Tuesday, April 12, 2011

Using Paired Books to Explore Math Concepts: Doubling

As a once-upon-a-time English education major, I'm intrigued with the idea of using paired books to explore math as explained in New Visions for Linking Literature and Mathematics. When I say "paired books," I'm thinking of books that could be compared and contrasted to consider any number of concepts--character, setting, plot...and, yes, math!

With that in mind, I read my son One Grain of Rice and The King's Chessboard, two books which tell stories of a rich royalty figure who, feeling indebted to a commoner (a poor village girl, a wiseman), agrees to pay the "paltry sum" of a single grain of rice...to be doubled each day for a period of days (a month, the squares on a chessboard.)

After reading the two books, we discussed ways in which they are similar and different. While the discussion alone was valuable, this time I also had my son record comparisons in a "Flip Flap with 3 Flaps book" (link gives you a basic template), with things unique to each book recorded under the left and right flaps and things that they hold in common recorded under the center flap, labeled "Both."

While we discussed a variety of topics, I'll highlight some of the math:
  • For my 8yo, the obvious: "both think that the amount will be small but it's big."
  • Measurement: we considered how the rice is measured in each book. In One Grain of Rice, it appears that the grains are literally counted out although the book never specifies how. In The King's Chessboard, the Weigher decides on day 12 that 2,048 grains of rice is equal to an ounce; from that day on, he continues with weight...ounces to pounds to tons.
  • I asked my son to consider which character actually received the most rice, the village girl who received rice for a month or the wiseman who was to receive rice for each square of a chessboard but stopped early when the chessboard was only half filled.
Tricia left a comment noting that this folktale is also told in The Rajah's Rice. (On my Amazon list it goes!) You might also compared these books with other doubling stories: Two of Everything, The 512 Ants on Sullivan Street.
    Are you interested in learning about more paired book options for math?

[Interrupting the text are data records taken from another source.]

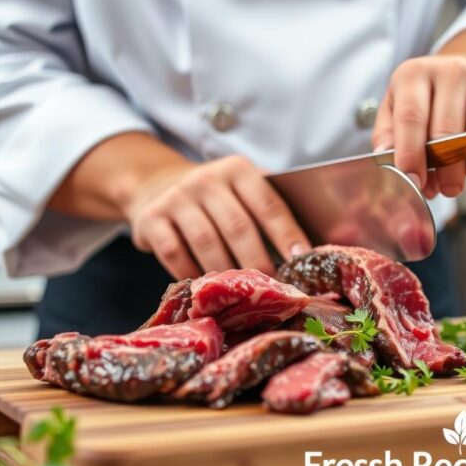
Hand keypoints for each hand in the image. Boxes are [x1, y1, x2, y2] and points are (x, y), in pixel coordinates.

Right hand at [122, 155, 309, 278]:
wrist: (157, 184)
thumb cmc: (217, 197)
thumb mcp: (242, 190)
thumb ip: (270, 212)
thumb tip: (314, 249)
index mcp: (238, 170)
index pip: (268, 205)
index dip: (287, 234)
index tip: (302, 260)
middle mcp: (206, 179)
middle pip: (238, 227)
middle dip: (259, 262)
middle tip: (274, 289)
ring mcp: (176, 198)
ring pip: (207, 243)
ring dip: (227, 272)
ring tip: (242, 294)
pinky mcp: (150, 219)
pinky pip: (175, 254)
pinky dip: (192, 274)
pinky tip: (206, 288)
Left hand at [371, 55, 465, 198]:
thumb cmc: (434, 100)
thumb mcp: (403, 109)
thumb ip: (391, 137)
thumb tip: (387, 165)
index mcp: (410, 75)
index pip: (408, 117)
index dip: (409, 153)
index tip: (411, 181)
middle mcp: (440, 69)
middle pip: (438, 127)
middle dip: (436, 167)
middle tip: (437, 191)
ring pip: (463, 130)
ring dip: (458, 166)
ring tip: (453, 186)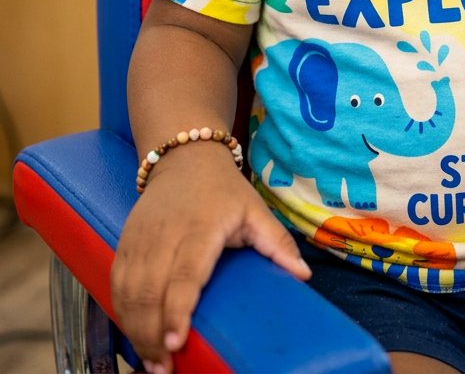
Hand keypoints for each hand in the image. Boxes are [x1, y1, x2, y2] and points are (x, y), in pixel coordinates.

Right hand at [111, 145, 309, 373]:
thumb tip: (303, 276)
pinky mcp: (125, 241)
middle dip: (153, 335)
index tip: (177, 343)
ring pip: (129, 290)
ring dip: (135, 330)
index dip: (178, 310)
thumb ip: (277, 243)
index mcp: (201, 227)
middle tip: (163, 371)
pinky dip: (121, 312)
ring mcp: (141, 238)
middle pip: (151, 291)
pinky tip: (134, 335)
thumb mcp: (255, 209)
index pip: (185, 274)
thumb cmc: (224, 189)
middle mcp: (166, 234)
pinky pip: (116, 281)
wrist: (184, 156)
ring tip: (150, 364)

    Tomorrow I'll share another math lesson based on these two books.


    1. I never thought of pairing books for math but it totally makes sense! I love both books and can't wait to read more about the others...

    2. This sounds extremely interesting, and I hope that you will have this series going!

    3. This is a great idea! Thanks for sharing it :)

    4. Such fabulous resources on your blog. Thank YOu!